Babenko explained that there is an ongoing consolidation trend in the Ukraine’s pig industry. For independent pig farms it would be hard to fit in the new industry landscape. He added that it is clear that the market environment will worsen for independent pig farms, since a growing number of meat processing plants will shift to using pork from their own farms or their partners’ farms.
In addition, cost optimisation would make production costs of integrated farms and cooperatives lower than that of independent farms and this would undermine the competitiveness of the independent market players, Babenko warned. He did not add what managers would have to do to stay in business.
In Ukraine, there is also a large number of so-called ‘social farms’, which are operating not to generate profit, but to keep people occupied. Recent legal changes would not allow these social farms to continue, should they be loss-making. Babenko said that massive shutdowns are being anticipated.
This pig farm in Ukraine renovated cattle sheds to be suitable for finisher pigs. - Photo: Henk Riswick
Numerous independent pig farms will stop
Babenko’s forecast is in line with predictions by the Ukrainian association of pig producers, expecting that changing market conditions will drive numerous independent farms out of operation in the next 5 years – backyard farms being the first among them.
The development pace gives reason to think that that the country’s pig population could shrink by 1 million head in the next few years. That is the opinion of Alexandra Bondarskaya, of the analytical department of Ukraine’s association of pig producers, in the statement on association’s website.
Gaps between demand and supply
The gaps between demand and supply formed as a result would push industrial pig companies to increase production performance and effectiveness, Bondarskaya said. The State Statistical Service estimated that as of today, 1,700 farms are registered to grow pigs in Ukraine, compared to 2,700 in 2015. Only 95 farms of them have a pig population higher than 5,000 head, while almost all pig farms that did close down had fewer than 2,000 head.

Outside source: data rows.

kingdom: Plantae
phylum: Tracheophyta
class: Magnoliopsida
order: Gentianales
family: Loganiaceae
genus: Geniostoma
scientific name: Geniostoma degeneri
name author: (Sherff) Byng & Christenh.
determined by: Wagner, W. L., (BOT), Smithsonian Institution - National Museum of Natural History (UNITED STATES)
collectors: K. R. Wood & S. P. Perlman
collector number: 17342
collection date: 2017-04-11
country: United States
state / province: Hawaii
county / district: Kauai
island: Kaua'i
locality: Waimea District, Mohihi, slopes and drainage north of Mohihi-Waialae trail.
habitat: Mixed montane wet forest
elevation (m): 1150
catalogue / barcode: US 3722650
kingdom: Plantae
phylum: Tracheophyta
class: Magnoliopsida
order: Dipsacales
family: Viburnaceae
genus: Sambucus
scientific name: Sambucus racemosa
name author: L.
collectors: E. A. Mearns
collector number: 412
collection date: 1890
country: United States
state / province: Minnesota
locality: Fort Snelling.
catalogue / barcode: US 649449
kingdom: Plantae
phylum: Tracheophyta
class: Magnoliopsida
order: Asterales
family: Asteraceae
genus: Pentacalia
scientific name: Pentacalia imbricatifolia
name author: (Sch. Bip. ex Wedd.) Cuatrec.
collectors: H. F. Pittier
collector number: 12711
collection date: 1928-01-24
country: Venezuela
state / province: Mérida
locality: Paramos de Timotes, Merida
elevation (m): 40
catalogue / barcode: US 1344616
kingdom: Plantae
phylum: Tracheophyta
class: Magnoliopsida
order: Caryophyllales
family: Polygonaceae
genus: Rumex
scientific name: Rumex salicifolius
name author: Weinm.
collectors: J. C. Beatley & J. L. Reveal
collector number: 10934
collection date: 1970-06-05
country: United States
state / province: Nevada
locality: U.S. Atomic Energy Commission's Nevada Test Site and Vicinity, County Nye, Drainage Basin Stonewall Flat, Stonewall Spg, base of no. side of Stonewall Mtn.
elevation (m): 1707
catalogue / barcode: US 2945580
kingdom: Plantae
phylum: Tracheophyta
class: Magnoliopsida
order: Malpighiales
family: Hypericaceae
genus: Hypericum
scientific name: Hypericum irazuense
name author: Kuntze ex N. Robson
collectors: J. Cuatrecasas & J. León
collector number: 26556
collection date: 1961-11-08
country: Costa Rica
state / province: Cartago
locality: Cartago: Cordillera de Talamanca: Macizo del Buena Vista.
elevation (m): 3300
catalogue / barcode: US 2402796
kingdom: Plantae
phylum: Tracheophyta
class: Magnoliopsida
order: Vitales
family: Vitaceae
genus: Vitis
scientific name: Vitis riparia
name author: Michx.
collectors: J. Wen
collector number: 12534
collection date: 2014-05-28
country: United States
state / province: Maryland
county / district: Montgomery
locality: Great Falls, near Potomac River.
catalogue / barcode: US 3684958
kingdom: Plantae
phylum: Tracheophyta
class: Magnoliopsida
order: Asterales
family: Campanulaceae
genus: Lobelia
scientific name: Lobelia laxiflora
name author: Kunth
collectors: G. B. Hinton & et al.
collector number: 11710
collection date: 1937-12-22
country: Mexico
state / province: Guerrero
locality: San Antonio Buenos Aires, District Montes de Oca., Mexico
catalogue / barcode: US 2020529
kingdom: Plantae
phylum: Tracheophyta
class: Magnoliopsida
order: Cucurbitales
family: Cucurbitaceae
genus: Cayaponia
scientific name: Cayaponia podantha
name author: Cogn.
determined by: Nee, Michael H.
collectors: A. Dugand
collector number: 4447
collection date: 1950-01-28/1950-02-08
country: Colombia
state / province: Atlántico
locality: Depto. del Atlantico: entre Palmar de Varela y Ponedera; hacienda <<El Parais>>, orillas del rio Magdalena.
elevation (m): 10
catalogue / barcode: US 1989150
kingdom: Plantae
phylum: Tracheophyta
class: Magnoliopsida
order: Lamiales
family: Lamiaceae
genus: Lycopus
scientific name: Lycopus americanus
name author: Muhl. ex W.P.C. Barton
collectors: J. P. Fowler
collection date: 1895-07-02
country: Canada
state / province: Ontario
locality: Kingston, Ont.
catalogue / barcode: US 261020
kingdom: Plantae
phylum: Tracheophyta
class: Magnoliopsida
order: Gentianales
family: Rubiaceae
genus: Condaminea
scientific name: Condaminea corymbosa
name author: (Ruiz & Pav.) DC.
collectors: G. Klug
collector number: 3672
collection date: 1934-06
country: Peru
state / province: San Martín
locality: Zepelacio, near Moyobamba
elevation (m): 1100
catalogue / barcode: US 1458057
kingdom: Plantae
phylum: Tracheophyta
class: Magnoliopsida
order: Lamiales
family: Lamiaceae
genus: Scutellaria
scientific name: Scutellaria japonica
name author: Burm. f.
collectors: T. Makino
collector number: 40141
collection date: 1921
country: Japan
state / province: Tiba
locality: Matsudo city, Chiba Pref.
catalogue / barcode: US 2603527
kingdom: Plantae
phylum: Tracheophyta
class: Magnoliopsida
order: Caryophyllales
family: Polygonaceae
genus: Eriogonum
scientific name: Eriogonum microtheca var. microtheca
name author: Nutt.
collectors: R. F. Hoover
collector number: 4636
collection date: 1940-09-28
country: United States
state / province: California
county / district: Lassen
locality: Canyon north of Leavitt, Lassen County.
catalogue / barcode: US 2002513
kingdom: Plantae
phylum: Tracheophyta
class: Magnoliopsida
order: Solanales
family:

African Swine Fever taking its toll
Bondarskaya said that in 2019, Ukraine lost 112,000 head of pigs on commercial farms due to African Swine Fever (ASF), which equals 3% of the country’s pig population. As of January 1 of 2020, the pig population in the country amounted to 5.73 million head, 5% down as compared to 2019, when there were 3.3 million pigs on industrial farms and 2.4 million pigs at backyard farms.
ASF is not sparing anybody as both backyard and industrial farms were affected in 2019, Bondarskaya said. Yet the backyard segment was hit much stronger, since that part of the industry lost 7.6% of pigs in 2019.